W-CO-3
A Short Review of Fisheries Bycatch Reduction and Mitigation

Wednesday, September 11, 2013: 8:20 AM
Conway (The Marriott Little Rock)
Carl Schilt , Bigleaf Science Services, North Bonneville, WA
As fishing gears and methods have become more advanced and pressures from commercial, artisanal, and sport fisheries have increased so has concern for the inadvertent capture of non-target animals and of unwanted age and size classes of target populations.  This proportion of the catch, often called "bycatch”, diminishes wild populations with potentially widespread population-level effects.  It can also remove forage for higher trophic levels and, due to the discarding of large numbers of unwanted dead or dying animals overboard, produce other undesirable ecosystem-scale effects such as bottom-fouling.
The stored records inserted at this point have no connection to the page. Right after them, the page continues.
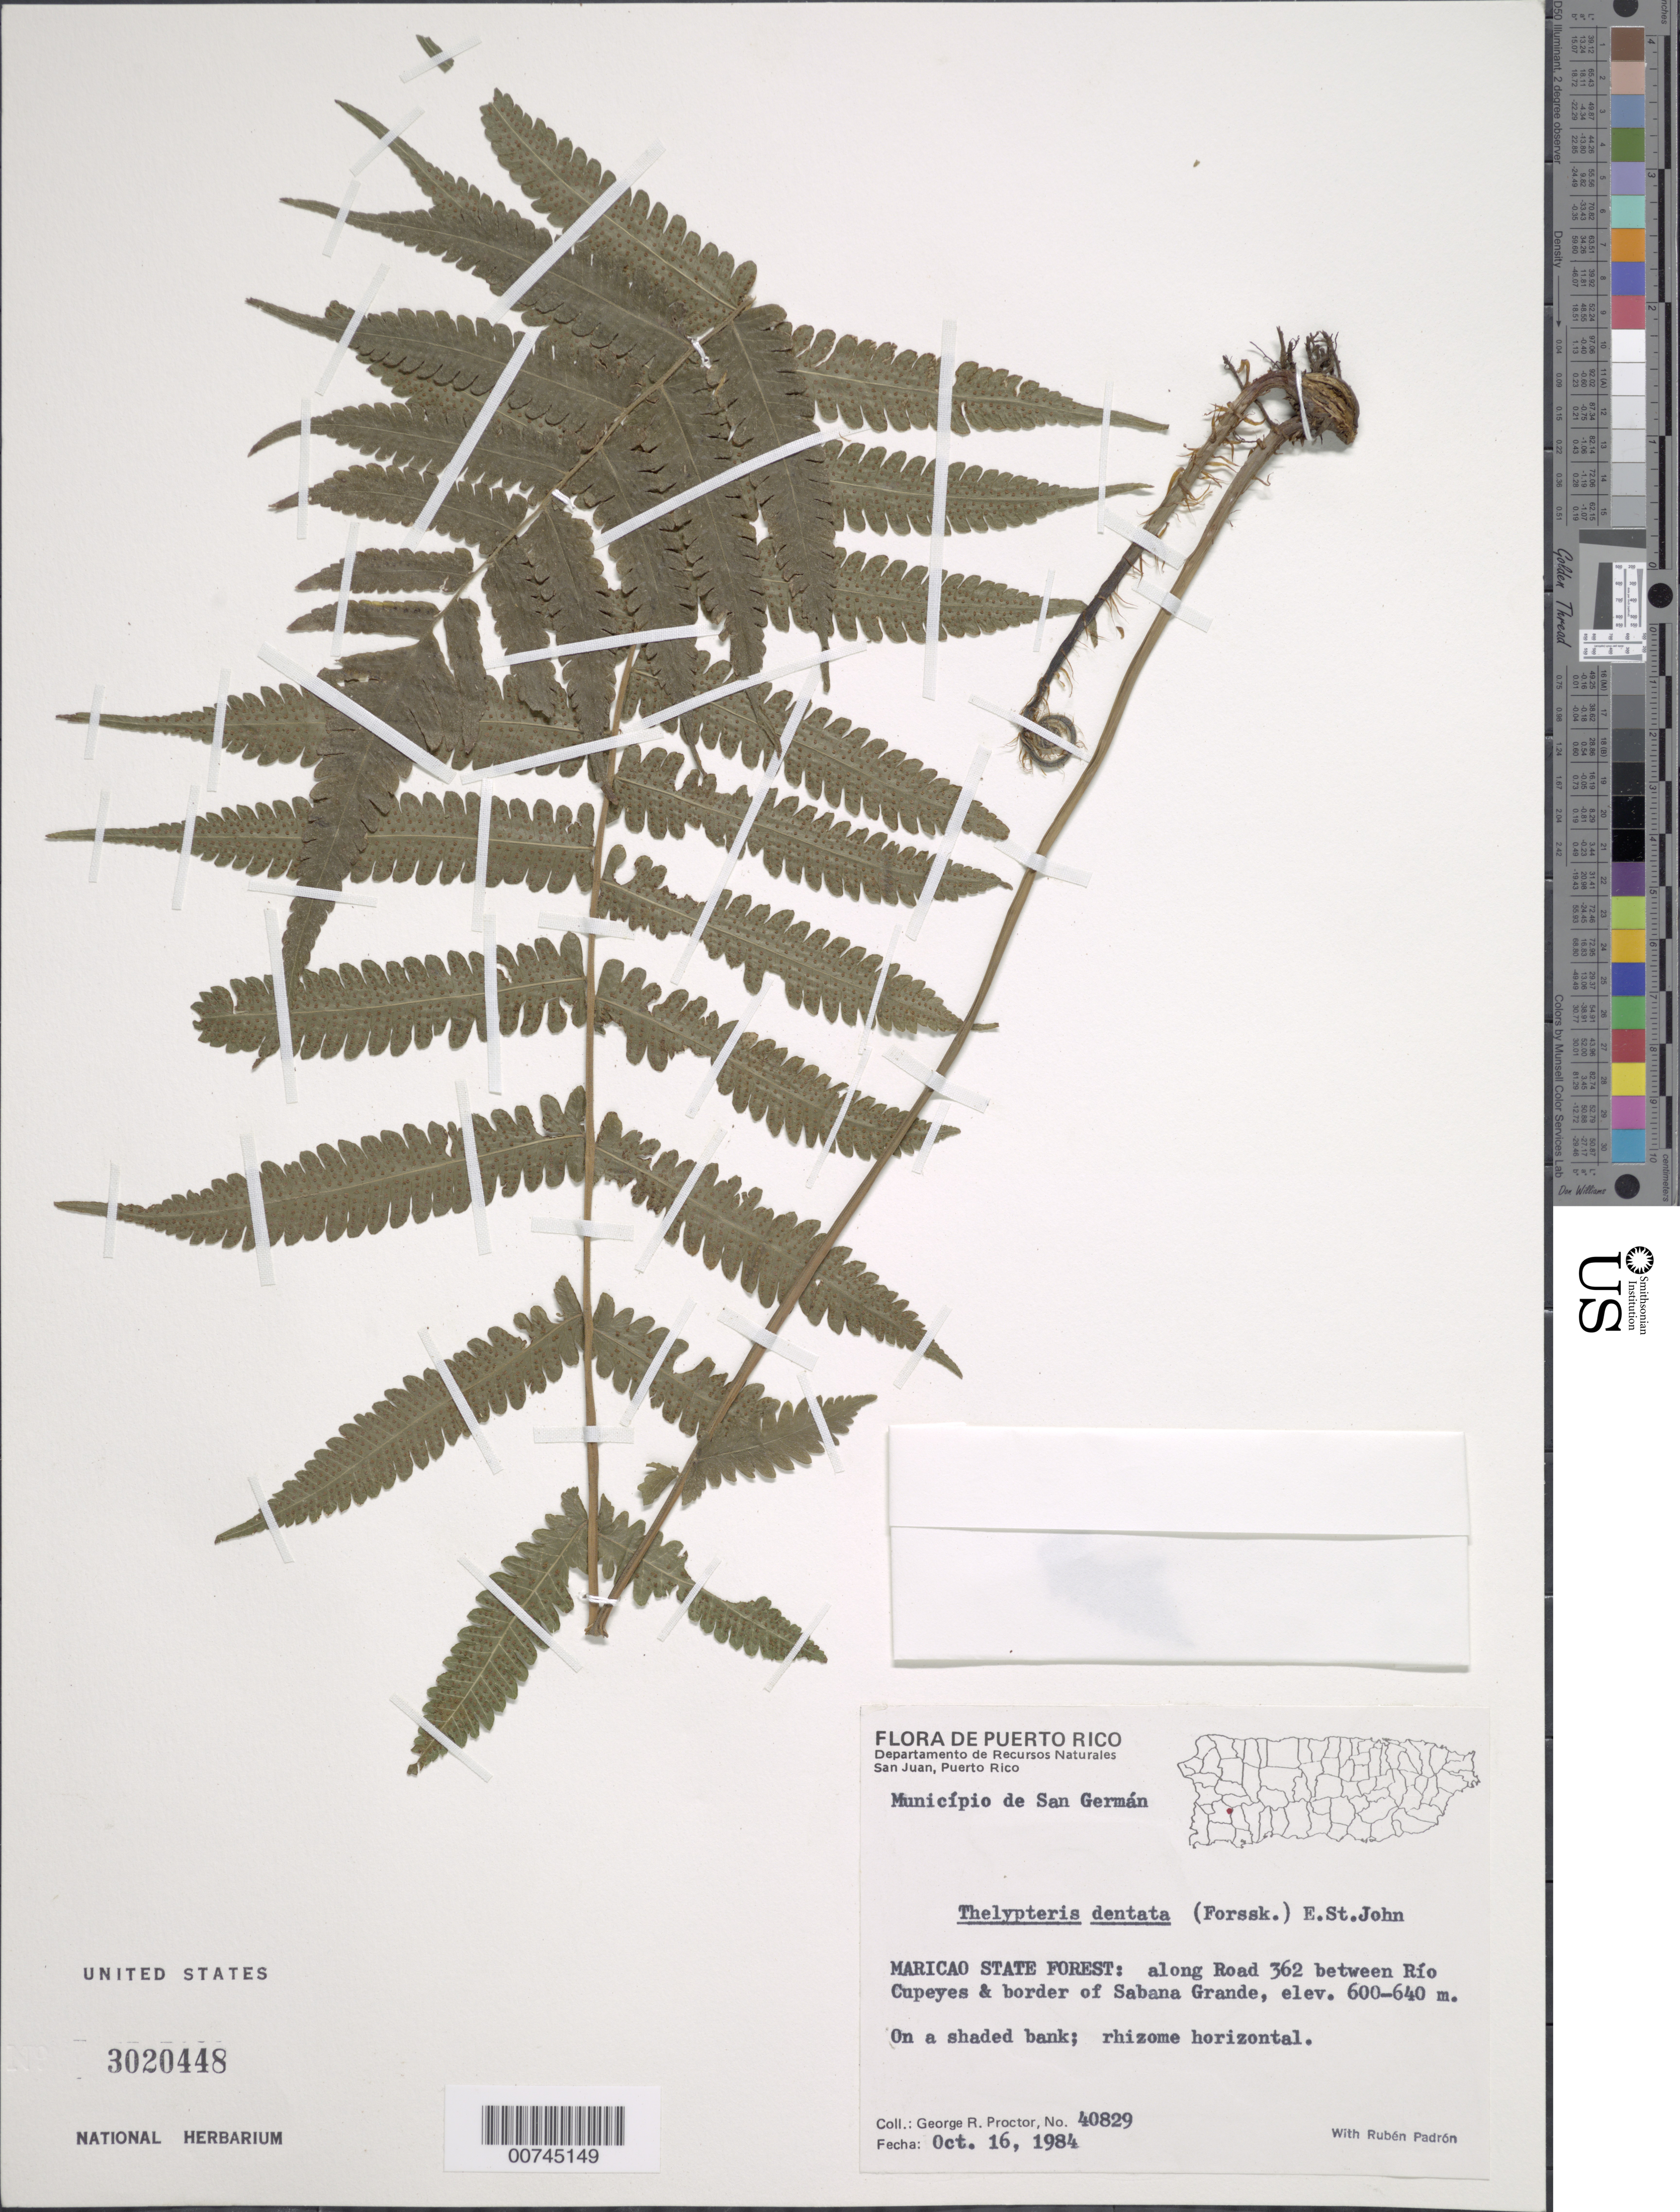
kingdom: Plantae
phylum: Tracheophyta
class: Polypodiopsida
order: Polypodiales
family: Thelypteridaceae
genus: Christella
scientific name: Christella dentata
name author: (Forssk.) Brownsey & Jermy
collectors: G. R. Proctor & R. Padrón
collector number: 40829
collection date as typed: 16 Oct 1984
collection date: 1984-10-16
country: Puerto Rico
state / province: Maricao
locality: Maricao State Forest: along Road 362 between Río Cupeyes & border of Sabana Grande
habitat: On a shaded bank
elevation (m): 600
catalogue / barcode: US 3020448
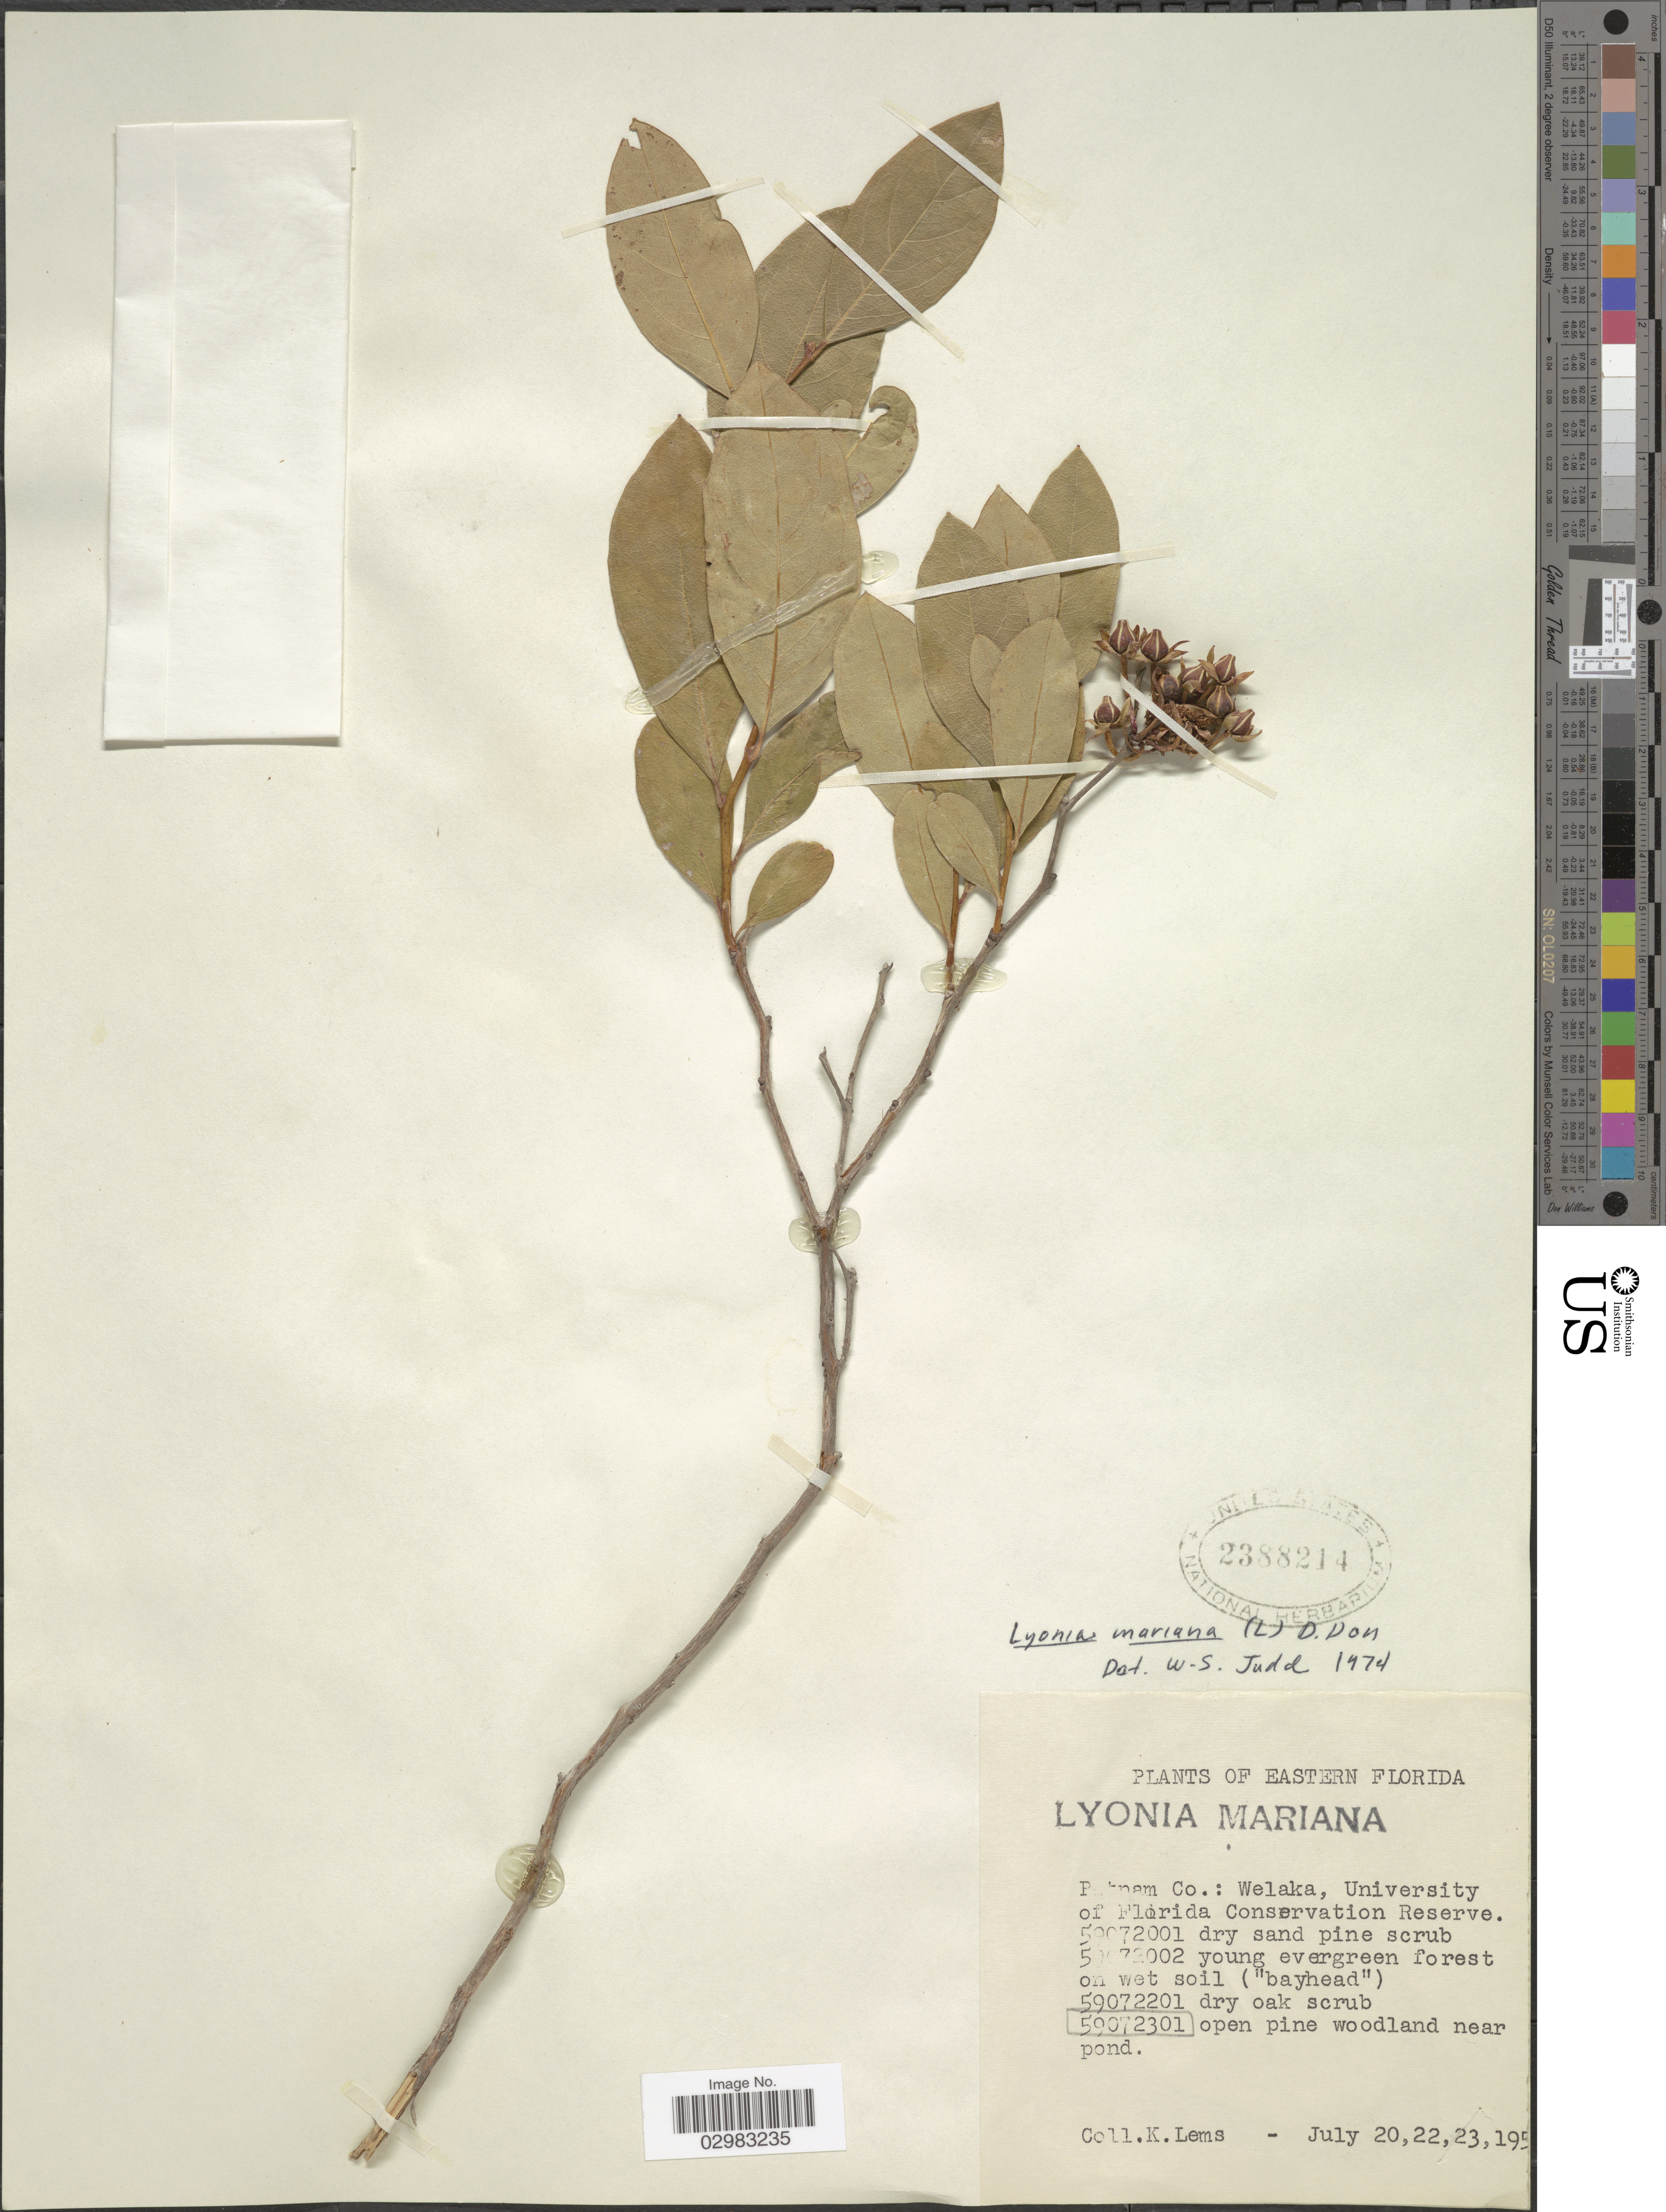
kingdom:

Strategies have been developed to reduce or otherwise mitigate bycatch effects including season and range reductions and closures, limits on bycatch take and disposal, and modifications of fishing gears and methods to increase gear specificity, reduce bycatch, and increase the escapement of unwanted non-target animals.  Sometimes the modifications of fishing gear and methods have been developed by the fishers themselves based upon their familiarity with and understanding of their fishery and the equipment involved in it.

A short introduction to bycatch-related problems and a few examples of attempted mitigations in both net and hook-and-line fisheries in both freshwater and marine systems will be presented.